In his latest Greenlight Capital Q4 2020 Shareholder Letter, David Einhorn discusses why stocks become overvalued, citing three types of ‘valuation indifferent investors’ who don’t consider valuation as part of their investment process. Here’s an excerpt from the letter:
This begs the question as to why a stock might trade at 20 times a silly price. Of course, there is the possibility that we are just wrong and bad at measuring silliness. But setting that aside, we think that the answer is that certain stocks are held exclusively by valuation indifferent investors.
In our early training, one of the first concepts we learned is market capitalization, or the share price times the number of shares outstanding. This is what a company is worth in the market today. Valuation analysis means comparing the market capitalization to various indications of value. It might be a comparison to current and future revenues, earnings, cash flows, asset values, etc.

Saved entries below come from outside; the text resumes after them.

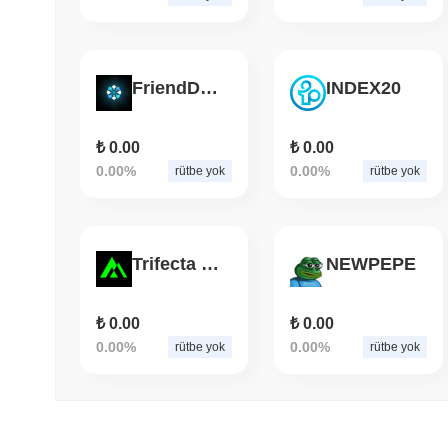
FriendDAO
INDEX20
₺ 0.00
₺ 0.00
0.00%
0.00%
rütbe yok
rütbe yok
Trifecta TRIBOT
NEWPEPE
₺ 0.00
₺ 0.00
0.00%
0.00%
rütbe yok
rütbe yok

When we speak of valuation-indifferent investors, we mean investors for whom valuation is
not part of the process. They either will not, cannot, or choose not to consider valuation as a
Will not: Index funds are the most obvious valuation-indifferent investors. In fact, to the extent a stock is overvalued, index funds are required to buy even more of it. Passive investing has become so prevalent that passive index investors are no longer price-takers, buying at the prevailing price set by active investors engaging in a vigorous effort to determine the correct value, but rather price-makers. Their demand sets the price. From our perspective, price-making rather than price-taking calls into question the entire premise of passive investing.
Cannot: A second group of valuation-indifferent investors are the new masses of retail investors, who simply have no training or competency in valuation. Historically, their influence has been limited by stock-brokers or financial advisors who determine suitability and provide advice. Today, no advice or suitability is needed. Download an app and start trading, commission free. Log onto the app and it will give you a “free” share in a highly speculative stock to get you going. Many in this group think an “expensive” stock is one that trades at $100 a share and a “cheap” stock is one that trades at $5 a share.
Choose not to: A third group of valuation-indifferent investors are professional investors who have decided that valuation is not part of the process. As Howard Marks described in his recent memo “Something of Value,” the attitude is to “hold on as long as the thesis is right and the trend is upward.” This investor group thinks it’s unproductive to consider if the market capitalization exceeds even the best case estimates of the present value of future earnings by an order of magnitude. This goes far beyond buying growth at a reasonable price or even growth at any price. It takes the traditional advice of letting your winners run to its logical extreme.
When the last holder of a stock that has valuation as part of the process exits and the shares are held more or less exclusively by members of those groups, the stock becomes disconnected from fair value. Valuation becomes irrelevant and the stock price itself may as well be a random number. The only point in observing that various money-losing companies, without any proprietary advantage, are trading at valuations that imply they will someday become industry leaders, is to marvel at just how speculative the bubble in disconnected stocks has become.